今年もインフルエンザが流行中の日本列島。
ここ数年、死亡例や新型インフルエンザの報道などから、予防接種を受ける人が増えているという。
中には数十年ぶりに受けた、なんて人もいるはず。
そんなとき、医師や看護師から言われるこんな言葉に、戸惑った人もいるんじゃないだろうか。

「今日、入浴して大丈夫ですよ」
「注射した箇所は揉まないでください(軽く揉んでください)」

昔は「注射した日はお風呂に入っちゃいけない」って言われてたし「注射したとこはよく揉んでください」って言われてた気がする。どうして変わったんだろうか。

まず入浴がOKになった理由を、国立感染症研究所に伺った。
「入浴してはいけなかったころの理由として、昔の日本の家屋に風呂がなく、共同浴場に行っていたことが挙げられます。
衛生上の問題で、接種部位から細菌が入ることを心配されていたようです。その名残で、その後も入浴を控えるよう言われていたのですが、しばらく前からその心配がないと判断され、入浴しても良いとなりました」
『インフルエンザ予防接種ガイドライン2008年度版』(発行:予防接種リサーチセンター)にも“インフルエンザワクチン接種後1時間を経過すれば、入浴は差し支えないと考えられる”って書いてある。もちろん、注射した部分をこすらないことが条件だ。
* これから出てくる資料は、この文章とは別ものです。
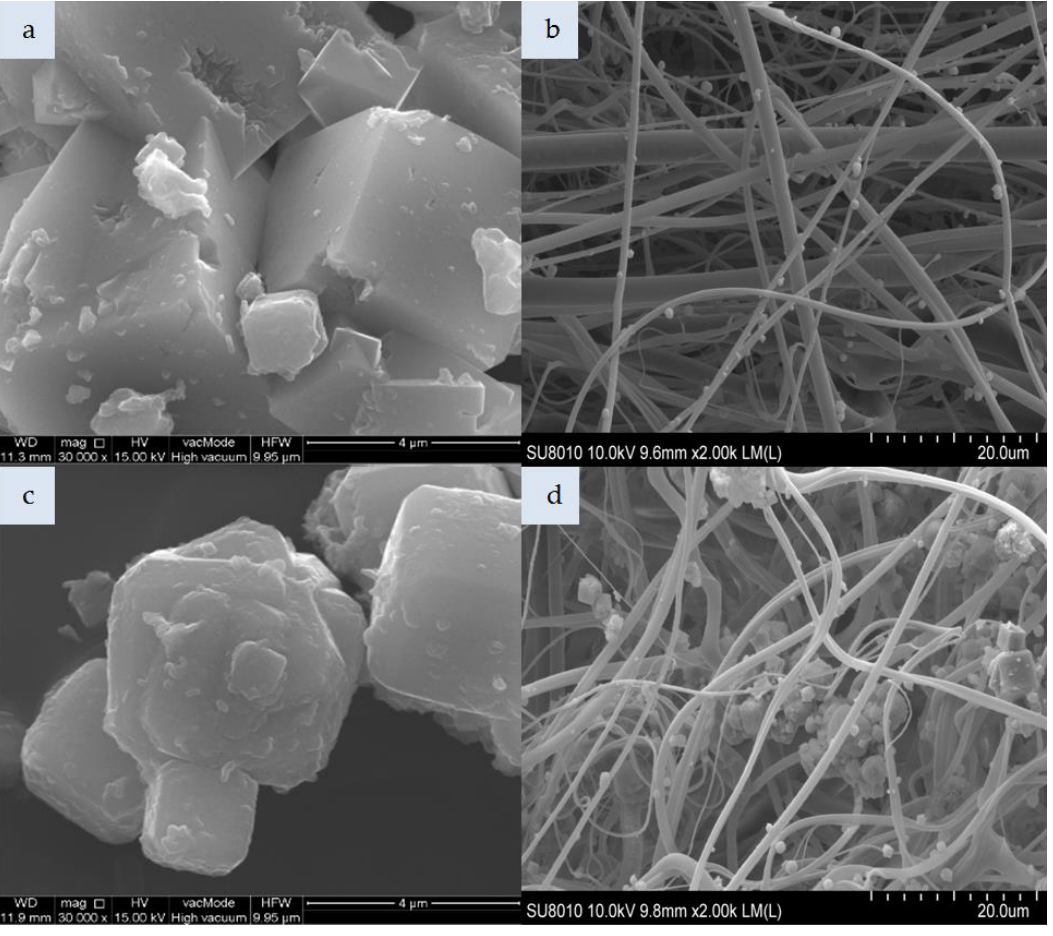
Figure 2. SEM photomicrograph: ( a ) Unmodified zeolite Na-A, ( b ) nonwoven composite with Na-A, ( c )zeolite Na-A HDTMA, ( d )nonwoven composite with Na-A HDTMA (magnification: a,c – x30.00k; b,d – x2.00k).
次に、注射した箇所は揉まないか、軽く揉む程度って言われるようになった理由を別の方に伺った。
「強く揉むと皮下出血の危険があること、また破れた血管からワクチンが急速に拡がって、腫れやしこり、さらにはアナフィラキシー(全身のアレルギー反応)の起こる可能性が考えられるようになったためです。よって、私はあまり揉まないようお伝えしています」(東京都内の医師)
「揉まなくても問題ないですが、軽く揉むと液の吸収がいいとか、揉んだ方が気がまぎれるという心理的な効果を考える医師の方もいらっしゃいます」(予防接種リサーチセンター)

教室に戻ってもずっと腕を揉み続け、注射した日は濡らしたタオルで体を拭いてた昔の僕は、今考えると間違ってたってわけだ。


それと最後にひとつ、勘違いが多そうなことを紹介。それは、今も昔も変わらない「予防接種を受けた日は激しい運動をしないでください」って注意される理由。僕は単純に「予防接種した日に運動すると体調が悪くなりやすいから」だと思ってたけど、そうじゃなかった。
本当の理由は「そもそも過激な運動(大量の飲酒も)は、体調が悪くなりやすいものだから」。運動したあと体調が悪くなったとき、それが運動のせいなのか、予防接種を受けたせいなのか分からなくなると、その後病院へ行ったときにややこしいからだ。

予防接種を受けた日、帰ってから友達と遊ばずに、家でじっとしてた昔の僕は、今考えるとやりすぎだったってわけだ。